The Hardest Part About Prospecting
The hardest part of prospecting is deciding who to prospect. The sad truth is that most salespeople prospect without ever thinking that through.
To some folks, it might seem like a no-brainer. You have your standard go-to in any type of organization — VP of Sales, CIO, etc. But what makes you pick that position or, more importantly, that organization? Do you have the hard data — from YOUR organization — to back up those choices? Does your acquisition cost increase or decrease relative to organization size? Do you have existing customers near their location?
You’re gonna need to put on your data scientist hat for this one, folks.
If you’re a startup with limited data, your choice is to either fly blind or use bland, industry-specific data. If you’re at least semi-established, you should have a wealth of information at your fingertips: your CRM! (Many of you will chuckle, as this will be a test of how well you utilize your CRM).
Are my current customers my ideal customers?
There are a series of questions that must be answered to establish some baselines for prospecting:
- What’s the average profile of my existing clients? What are the most common characteristics?
- What’s the profile of my BEST existing clients? Do they share common characteristics, if any?
- What commonalities do the best and the average client profiles share?
- Do either of these profiles match my ideal future client?
Obviously, you could rank these based on subjective feelings or you could pull existing data and weight it appropriately. The latter will clearly produce more sustainable results.
Characteristics to weight might include total company revenue, company size, sale size, total number of products bought, geographical location, number of contacts in company….the list goes on. Try to weight on a simple scale so formulating a compiled score isn’t too difficult — for example, 1–5 with .25 increments.
If this sounds like too much of a headache, let me include a shameless plug for my friends at Everstring, they’ll handle it (including prospect scoring) for you.
Here’s a sample of our existing clients scoring sheet:
In order to find our “average” client, we weighted client information by the following factors: median household income by zip code, state income rating, total number of cities >6000, state rating based on number of current customers, micro or metropolitan statistical area designation, and whether it was a city, county, special district (water, sewer, retirement boards).

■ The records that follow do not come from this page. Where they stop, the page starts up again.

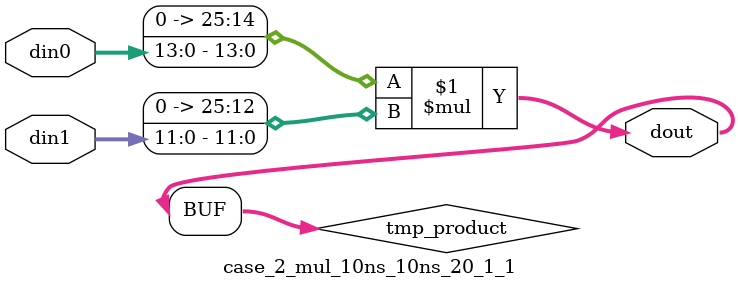
<source format=v>

`timescale 1 ns / 1 ps

 (* use_dsp = "no" *)  module case_2_mul_10ns_10ns_20_1_1(din0, din1, dout);
parameter ID = 1;
parameter NUM_STAGE = 0;
parameter din0_WIDTH = 14;
parameter din1_WIDTH = 12;
parameter dout_WIDTH = 26;

input [din0_WIDTH - 1 : 0] din0; 
input [din1_WIDTH - 1 : 0] din1; 
output [dout_WIDTH - 1 : 0] dout;

wire signed [dout_WIDTH - 1 : 0] tmp_product;
























assign tmp_product = $signed({1'b0, din0}) * $signed({1'b0, din1});











assign dout = tmp_product;





















endmodule

</source>
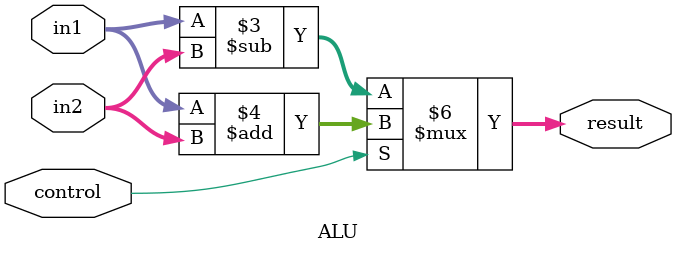
<source format=v>
`timescale 1ns / 1ps


module ALU(
       
       input [15:0] in1, in2,
       input control,
       output reg[15:0] result
    );
       always@(*)begin
          if(control == 0)
             result = in1 - in2;
          else 
             result = in1 + in2;
       end
endmodule

</source>
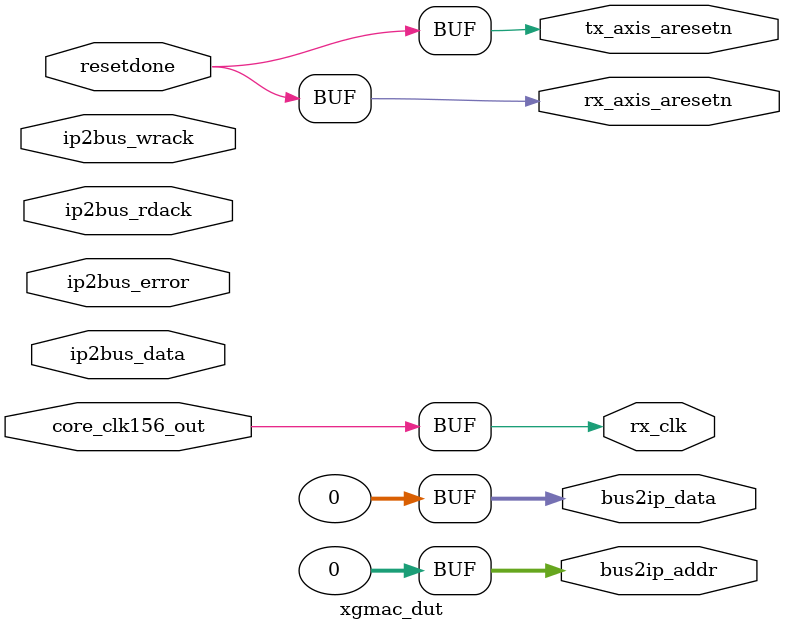
<source format=v>


// Change log:
// 
// 
// 

// -------------------------------------
// Naming Conventions:
// 	active low signals                 : "*_n"
// 	clock signals                      : "clk", "clk_div#", "clk_#x"
// 	reset signals                      : "rst", "rst_n"
// 	generics                           : "C_*"
// 	user defined types                 : "*_TYPE"
// 	state machine next state           : "*_ns"
// 	state machine current state        : "*_cs"
// 	combinatorial signals              : "*_com"
// 	pipelined or register delay signals: "*_d#"
// 	counter signals                    : "*cnt*"
// 	clock enable signals               : "*_ce"
// 	internal version of output port    : "*_i"
// 	device pins                        : "*_pin"
// 	ports                              : - Names begin with Uppercase
// Code:
module xgmac_dut (/*AUTOARG*/
   // Outputs
   bus2ip_addr, bus2ip_data, rx_clk, rx_axis_aresetn, tx_axis_aresetn,
   // Inputs
   ip2bus_data, ip2bus_error, ip2bus_rdack, ip2bus_wrack,
   core_clk156_out, resetdone
   );

   input [31:0] ip2bus_data;
   input 	ip2bus_error;
   input 	ip2bus_rdack;
   input 	ip2bus_wrack;
   
   output [31:0] bus2ip_addr;
   output [31:0] bus2ip_data;
   assign bus2ip_data = 0;
   assign bus2ip_addr = 0;
   
   input 	 core_clk156_out;
   output 	 rx_clk;
   assign rx_clk = core_clk156_out;

   input 	 resetdone;
   output 	 rx_axis_aresetn;
   output 	 tx_axis_aresetn;
   assign rx_axis_aresetn = resetdone;
   assign tx_axis_aresetn = resetdone;
endmodule
// 
// xgmac_dut.v ends here

</source>
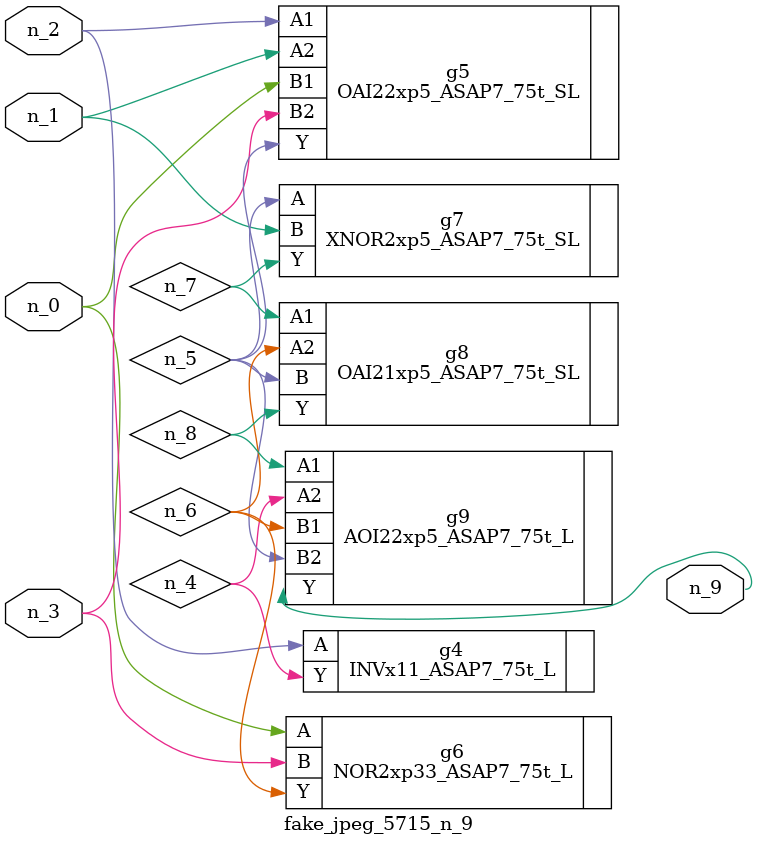
<source format=v>
module fake_jpeg_5715_n_9 (n_0, n_3, n_2, n_1, n_9);

input n_0;
input n_3;
input n_2;
input n_1;

output n_9;

wire n_4;
wire n_8;
wire n_6;
wire n_5;
wire n_7;

INVx11_ASAP7_75t_L g4 ( 
.A(n_2),
.Y(n_4)
);

OAI22xp5_ASAP7_75t_SL g5 ( 
.A1(n_2),
.A2(n_1),
.B1(n_0),
.B2(n_3),
.Y(n_5)
);

NOR2xp33_ASAP7_75t_L g6 ( 
.A(n_0),
.B(n_3),
.Y(n_6)
);

XNOR2xp5_ASAP7_75t_SL g7 ( 
.A(n_5),
.B(n_1),
.Y(n_7)
);

OAI21xp5_ASAP7_75t_SL g8 ( 
.A1(n_7),
.A2(n_6),
.B(n_5),
.Y(n_8)
);

AOI22xp5_ASAP7_75t_L g9 ( 
.A1(n_8),
.A2(n_4),
.B1(n_6),
.B2(n_5),
.Y(n_9)
);


endmodule
</source>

Fortunately for me, BoardSync’s clients and prospects are in the public sector; information about the organizations and prospects is easily available, especially en masse, from services like Census.gov. We pulled information about income, population density, number of “bigger” cities (>6000), and how many existing customers all filtered by zip code, city, county, and state.
Yeah….it was a lot of data to crunch.
We had some interesting results with the correlation of best clients based on our weighting according to “ideal” characteristics and best clients based on the top 10 our CEO picked; there was no correlation at all. We were able to work our weighting formula to group at least half of the ten in the top half, but going beyond that seemed self-defeating.
Thus, we produced a formula that we could place on any prospect (city, county, or special district) that had the same data available in order to rank.
But what does any of this have to do with prospecting?
Outbound prospecting is a critical part of account-based marketing. — TOPO
One of the great attributes of account-based marketing is its efficiency when it comes to prospecting; there is a lot of initial work in creating a ranking system, but once you’ve created that and found a pool of prospects to rank, your sales team no longer has to worry about wasting time on junk leads.
Further, you’re able prioritize high and low value activities based on their respective rankings — everyone gets a touch, but some get more love. ABM also has a focus on organizational prospecting- ranking organizations is much easier than ranking individuals given the availability of data on most corporations.
Now that you’ve scored the prospects in your pool, you can begin mapping them out, but that’s a whole other post.
So, when was the last time you actually thought about why you’re picking those prospects?